EXERCISE GOAL:
Please copy out each line of the listing that contains the word "axis".

GIVEN INFORMATION:

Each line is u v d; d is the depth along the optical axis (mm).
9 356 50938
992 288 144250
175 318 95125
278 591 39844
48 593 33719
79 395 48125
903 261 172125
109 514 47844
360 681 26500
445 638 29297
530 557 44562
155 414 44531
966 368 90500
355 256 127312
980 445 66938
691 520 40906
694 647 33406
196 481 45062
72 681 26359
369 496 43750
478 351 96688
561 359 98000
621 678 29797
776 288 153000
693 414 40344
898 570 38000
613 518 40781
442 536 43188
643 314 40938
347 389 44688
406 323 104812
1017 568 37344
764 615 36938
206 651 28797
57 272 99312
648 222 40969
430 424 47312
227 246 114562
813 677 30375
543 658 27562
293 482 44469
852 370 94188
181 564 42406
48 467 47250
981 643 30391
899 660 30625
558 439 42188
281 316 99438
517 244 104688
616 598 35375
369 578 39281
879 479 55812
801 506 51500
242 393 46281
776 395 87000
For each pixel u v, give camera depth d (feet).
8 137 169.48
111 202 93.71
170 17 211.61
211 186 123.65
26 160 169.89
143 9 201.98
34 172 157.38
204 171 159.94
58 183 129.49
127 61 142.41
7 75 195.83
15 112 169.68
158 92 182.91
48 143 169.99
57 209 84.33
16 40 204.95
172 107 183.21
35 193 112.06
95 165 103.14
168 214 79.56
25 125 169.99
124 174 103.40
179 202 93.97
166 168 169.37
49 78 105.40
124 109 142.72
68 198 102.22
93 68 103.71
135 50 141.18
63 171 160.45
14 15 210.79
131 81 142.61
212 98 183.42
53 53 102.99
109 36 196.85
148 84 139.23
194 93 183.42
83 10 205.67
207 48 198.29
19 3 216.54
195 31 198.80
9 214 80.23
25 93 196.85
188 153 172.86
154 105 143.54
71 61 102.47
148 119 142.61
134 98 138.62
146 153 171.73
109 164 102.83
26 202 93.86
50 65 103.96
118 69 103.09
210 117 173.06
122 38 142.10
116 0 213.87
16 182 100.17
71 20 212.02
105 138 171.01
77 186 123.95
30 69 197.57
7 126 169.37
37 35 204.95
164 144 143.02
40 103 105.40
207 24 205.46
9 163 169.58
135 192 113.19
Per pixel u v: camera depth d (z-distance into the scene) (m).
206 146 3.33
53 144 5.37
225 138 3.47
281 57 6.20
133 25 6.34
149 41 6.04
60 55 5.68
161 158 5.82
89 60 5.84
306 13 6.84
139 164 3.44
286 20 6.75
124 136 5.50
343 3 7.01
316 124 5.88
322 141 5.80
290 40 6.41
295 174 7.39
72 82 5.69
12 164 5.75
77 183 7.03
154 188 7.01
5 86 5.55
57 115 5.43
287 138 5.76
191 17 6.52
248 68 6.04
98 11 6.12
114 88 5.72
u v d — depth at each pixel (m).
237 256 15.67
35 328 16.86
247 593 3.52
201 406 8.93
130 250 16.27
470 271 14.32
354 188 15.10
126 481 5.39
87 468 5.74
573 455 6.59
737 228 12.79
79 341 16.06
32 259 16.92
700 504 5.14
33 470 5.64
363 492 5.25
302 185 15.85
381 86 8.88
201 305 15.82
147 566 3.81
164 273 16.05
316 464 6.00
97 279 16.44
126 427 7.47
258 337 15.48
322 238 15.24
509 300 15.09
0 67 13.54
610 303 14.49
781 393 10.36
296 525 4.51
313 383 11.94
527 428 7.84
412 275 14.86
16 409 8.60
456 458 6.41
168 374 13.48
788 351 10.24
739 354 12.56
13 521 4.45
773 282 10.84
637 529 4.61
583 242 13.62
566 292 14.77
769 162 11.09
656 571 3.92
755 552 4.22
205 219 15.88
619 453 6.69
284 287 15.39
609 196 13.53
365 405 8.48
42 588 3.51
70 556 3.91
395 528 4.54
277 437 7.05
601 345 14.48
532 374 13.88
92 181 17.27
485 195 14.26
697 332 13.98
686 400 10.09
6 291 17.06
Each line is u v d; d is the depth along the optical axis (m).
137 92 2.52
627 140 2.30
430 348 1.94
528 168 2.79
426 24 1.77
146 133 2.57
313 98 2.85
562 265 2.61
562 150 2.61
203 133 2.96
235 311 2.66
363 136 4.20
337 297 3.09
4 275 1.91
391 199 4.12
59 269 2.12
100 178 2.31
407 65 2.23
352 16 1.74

OUTPUT FOR THIS TASK:
Each line is u v d; d is the depth along the optical axis (mm).
Each line is u v d; d is the depth along the optical axis (m).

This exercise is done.